# Supplied text:
= = = = =

Consider Adding a Private Outdoor Structure

Outdoor structures such as pergolas or gazebos can add as much as 50 percent of their installation cost to the value of your home. Few other improvements can boast such a high rate of return, and in exchange, you’ll have a wonderful outdoor space where you can enjoy what nature has to offer. A well-placed outdoor structure separates you from your home, which makes outdoor events, like dinners and garden parties, feel even more natural.

Why would a pergola or gazebo aggravate the neighbors? To them, it’s a matter of privacy. They won’t like it if your outdoor structure overlooks their backyard or if it gives you a view directly into their home — and, that problem will worsen if you host lots of events, giving all of your guests the same view into your neighbors’ personal spaces.

Fortunately, the solution to this problem is easy: Landscape strategically, using evergreens, hedges or an attractive privacy fence to block the view to your neighbors’ homes. When done right, you and your neighbors will have privacy, and everyone will benefit from the value added by your attractive backyard.

Install Outdoor Lighting

Outdoor lighting is a simple way to increase your home’s value. Homebuyers love it because it highlights all of the wonderful aspects of their landscape. It also makes your home more welcoming to guests, and it gives you some measure of security against trespassers and potential intruders. Outdoor lighting is so valuable to homebuyers that the National Association of Home Builders lists it as one of the most desirable features, with 90 percent of surveyed homebuyers saying that it is either highly desirable or absolutely essential.

On the flip side, neighbors hate outdoor lighting when those impossibly bright spotlights shine into their homes. No one wants to sleep in a brightly lit bedroom, and even watching TV becomes a chore when the screen is covered in glare from another home’s outdoor lights. Curtains are an option, but not all of your neighbors will want to give up their view or change their decorating schemes with heavy drapes.

If you choose to go with outdoor lighting, skip the bright white security lights that point away from your home. Instead choose tasteful landscape lighting with a more subdued color temperature. Point lights toward your home and your most attractive landscape features. Use directional lighting rather than globes to ensure that stray light doesn’t affect your neighbors. Not only will this help make your home more secure, more attractive and more valuable, but also, you’ll find that well-done landscape lighting is easier on the eyes.

= = = = =

# Data shown:
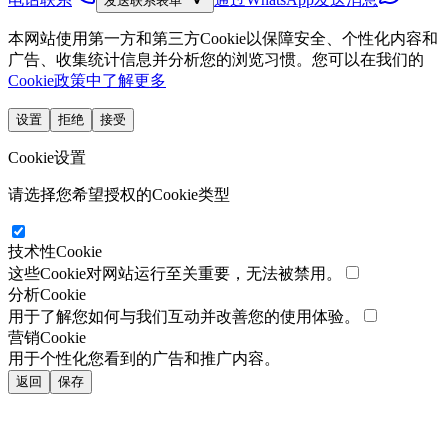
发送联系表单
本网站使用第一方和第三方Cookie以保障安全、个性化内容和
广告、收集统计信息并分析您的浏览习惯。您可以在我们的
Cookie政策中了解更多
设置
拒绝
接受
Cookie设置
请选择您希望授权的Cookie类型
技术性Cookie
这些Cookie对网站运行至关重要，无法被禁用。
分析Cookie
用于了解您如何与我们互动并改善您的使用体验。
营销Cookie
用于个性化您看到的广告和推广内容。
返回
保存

= = = = =

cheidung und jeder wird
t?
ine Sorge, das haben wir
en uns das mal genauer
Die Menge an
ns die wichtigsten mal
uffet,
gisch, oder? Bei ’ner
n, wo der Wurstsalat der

= = = = =

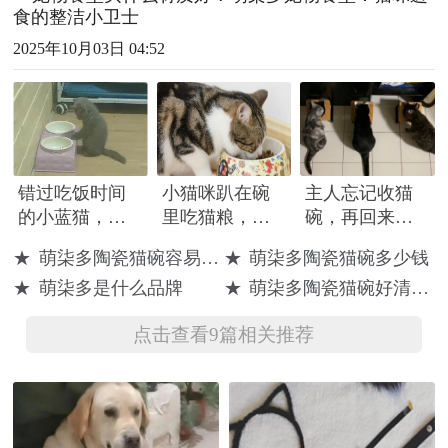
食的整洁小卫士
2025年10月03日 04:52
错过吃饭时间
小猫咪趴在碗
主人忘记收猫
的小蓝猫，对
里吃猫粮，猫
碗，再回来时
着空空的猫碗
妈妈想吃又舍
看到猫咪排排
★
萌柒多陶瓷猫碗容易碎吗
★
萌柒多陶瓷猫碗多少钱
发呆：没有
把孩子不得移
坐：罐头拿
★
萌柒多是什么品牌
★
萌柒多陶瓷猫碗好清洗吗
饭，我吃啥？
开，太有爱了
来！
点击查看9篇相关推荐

= = = = =

# Job item:
Reproduce the passage of the home improvement text between "Outdoor lighting is a" and "or absolutely essential.", inclusive.

# Result:
Outdoor lighting is a simple way to increase your home’s value. Homebuyers love it because it highlights all of the wonderful aspects of their landscape. It also makes your home more welcoming to guests, and it gives you some measure of security against trespassers and potential intruders. Outdoor lighting is so valuable to homebuyers that the National Association of Home Builders lists it as one of the most desirable features, with 90 percent of surveyed homebuyers saying that it is either highly desirable or absolutely essential.